No. Hammerfest no es el sueño de un urbanita del siglo XXI. Por tanto mi interlocutor normalmente se muestra sorprendido cuando llega a saber que nuestra presencia en la ciudad más septentrional es voluntaria. Hoy en día hemos aceptado que todos esos elementos que nos acompañan en nuestra vida diaria y que nos ofrece en inmensa variedad la ciudad moderna es lo que necesitamos para vivir. Y quizá lo aceptamos por pura inercia porque las mismas personas que consideran un sitio como Hammerfest "inhabitable" y depresivo son las que se quejan continuamente de su vida diaria, del trabajo, del agobio, del estrés. De la falta de tiempo para uno mismo.


La culpa se la suele llevar toda el trabajo. Y sin duda éste tiene su parte en el daño, pero la ciudad en sí misma, con toda su inabarcable muestrario de opciones en las que solazarnos, tienen gran resposabilidad de nuestros agobios y ansiedades. Somos seres urbanos por autoimposición, no estamos diseñados para ese entorno ni mental ni físicamente, y eso crea desequilibrios e insatisfacción.

La ciudad nos encarcela entre muros de hormigón y ladrillo, al fin y al cabo una ciudad no es más que una agrupación de edificios muy cercanos unos a otros que no sólo nos bloquean el paso sino también la vista. Nos roban algo muy precioso: el horizonte. Normalmente no lo echamos de menos, pero quién puede negar la sensación indescriptible cuando salimos de la urbe, vamos a la montaña y nos deleitamos observando desde la altura un horizonte abierto. El tiempo se para. La mente se dilata.

Probablemente estemos geneticamente obligados a observar el horizonte. Somos monos que nos erguimos entre otras cosas, supongo, para otear en lontananza y detectar predadores. Y su ausencia nos tranquiliza. Por la razón que sea funciona. El horizonte es una medicina indispensable y la ciudad nos priva de ella.

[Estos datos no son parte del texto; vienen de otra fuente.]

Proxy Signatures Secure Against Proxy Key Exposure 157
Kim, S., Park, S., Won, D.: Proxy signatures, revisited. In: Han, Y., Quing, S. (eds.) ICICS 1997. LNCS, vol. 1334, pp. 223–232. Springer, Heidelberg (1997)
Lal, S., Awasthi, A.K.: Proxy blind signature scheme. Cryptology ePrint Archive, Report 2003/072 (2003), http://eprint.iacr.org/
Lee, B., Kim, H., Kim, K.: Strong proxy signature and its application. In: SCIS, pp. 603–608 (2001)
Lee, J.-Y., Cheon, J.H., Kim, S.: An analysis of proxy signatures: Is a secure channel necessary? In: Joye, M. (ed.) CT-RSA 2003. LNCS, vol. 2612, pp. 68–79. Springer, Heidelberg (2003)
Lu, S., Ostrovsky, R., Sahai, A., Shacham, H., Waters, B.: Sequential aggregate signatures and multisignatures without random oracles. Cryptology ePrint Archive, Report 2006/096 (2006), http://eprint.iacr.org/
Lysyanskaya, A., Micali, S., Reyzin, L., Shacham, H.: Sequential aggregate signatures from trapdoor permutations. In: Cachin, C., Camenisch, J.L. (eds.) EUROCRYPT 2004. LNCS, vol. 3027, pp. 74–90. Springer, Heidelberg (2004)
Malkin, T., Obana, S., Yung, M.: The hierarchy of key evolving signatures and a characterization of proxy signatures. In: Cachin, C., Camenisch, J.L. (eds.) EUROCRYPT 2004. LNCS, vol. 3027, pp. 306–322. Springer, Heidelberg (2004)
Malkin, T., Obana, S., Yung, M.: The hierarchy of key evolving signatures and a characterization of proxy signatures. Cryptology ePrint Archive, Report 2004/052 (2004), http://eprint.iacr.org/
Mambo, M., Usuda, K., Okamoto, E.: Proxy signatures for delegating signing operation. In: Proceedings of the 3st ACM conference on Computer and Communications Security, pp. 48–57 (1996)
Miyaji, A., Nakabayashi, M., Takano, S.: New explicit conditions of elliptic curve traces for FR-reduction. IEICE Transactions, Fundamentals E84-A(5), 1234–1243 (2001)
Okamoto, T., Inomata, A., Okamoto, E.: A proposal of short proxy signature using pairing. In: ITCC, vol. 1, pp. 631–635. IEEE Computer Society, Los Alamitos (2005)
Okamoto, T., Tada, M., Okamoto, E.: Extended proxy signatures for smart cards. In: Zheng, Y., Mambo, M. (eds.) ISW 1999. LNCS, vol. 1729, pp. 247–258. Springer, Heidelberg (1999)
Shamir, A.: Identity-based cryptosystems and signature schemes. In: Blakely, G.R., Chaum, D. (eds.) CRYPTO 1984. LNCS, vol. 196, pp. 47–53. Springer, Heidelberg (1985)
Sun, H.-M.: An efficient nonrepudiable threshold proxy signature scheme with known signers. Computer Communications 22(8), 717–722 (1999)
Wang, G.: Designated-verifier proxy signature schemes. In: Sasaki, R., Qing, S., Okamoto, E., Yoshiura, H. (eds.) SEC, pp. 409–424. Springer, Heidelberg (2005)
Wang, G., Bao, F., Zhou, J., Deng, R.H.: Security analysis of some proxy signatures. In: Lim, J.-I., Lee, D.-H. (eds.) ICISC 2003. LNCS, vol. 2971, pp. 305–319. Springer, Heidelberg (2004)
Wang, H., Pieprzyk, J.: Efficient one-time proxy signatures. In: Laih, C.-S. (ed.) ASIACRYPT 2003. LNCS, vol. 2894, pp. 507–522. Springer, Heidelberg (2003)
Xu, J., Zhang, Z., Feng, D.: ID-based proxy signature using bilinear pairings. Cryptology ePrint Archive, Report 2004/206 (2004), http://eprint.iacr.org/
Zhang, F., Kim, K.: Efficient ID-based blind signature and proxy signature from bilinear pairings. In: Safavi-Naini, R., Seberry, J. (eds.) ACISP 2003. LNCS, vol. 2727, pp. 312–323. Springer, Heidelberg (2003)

Hammerfest puede carecer de muchas cosas, pero posee algo que no tiene precio. Las fotos que salpican este texto no son de ningún día en especial. No es una excursión preparada, ni ún fin de semana. Es un día normal, en el que al volver a casa del trabajo, saqué a Eco a pasear media hora o cuarenta minutos, justo antes de comer. Como siempre. Es mi rutina diaria. Pero esta vez me dió por llevarme la cámara.

Las fotos está tomadas a apenas quince minutos de la casa. Hamerfest me ofrece ésto cada día y cada día salgo de trabajar y en unos minutos estoy sentado en una roca, mirando al océano -Eco husmeando libre a mi alrededor- y la vista recorriendo un horizonte infinito que amalgama agua, roca y fuego. Siento el viento frío que me llega virgen y salvaje -sin obstáculos que lo domestiquen- y que limpia mi mente dejándola en blanco, renovada, en paz. Lista para seguir.



Cada día un paseo. Unas veces en medio de una ventisca de invierno con la nieve por las rodillas, otras una garbeo tardío bajo el sol nocturno del verano, o contemplando las Auroras Boreales. Siempre renovador. Siempre relajante. Siempre purificador.

Y esa inmensa sensación de paz, el aporte de vitalidad que supone, no se puede comprar en el último gran centro comercial que han abierto.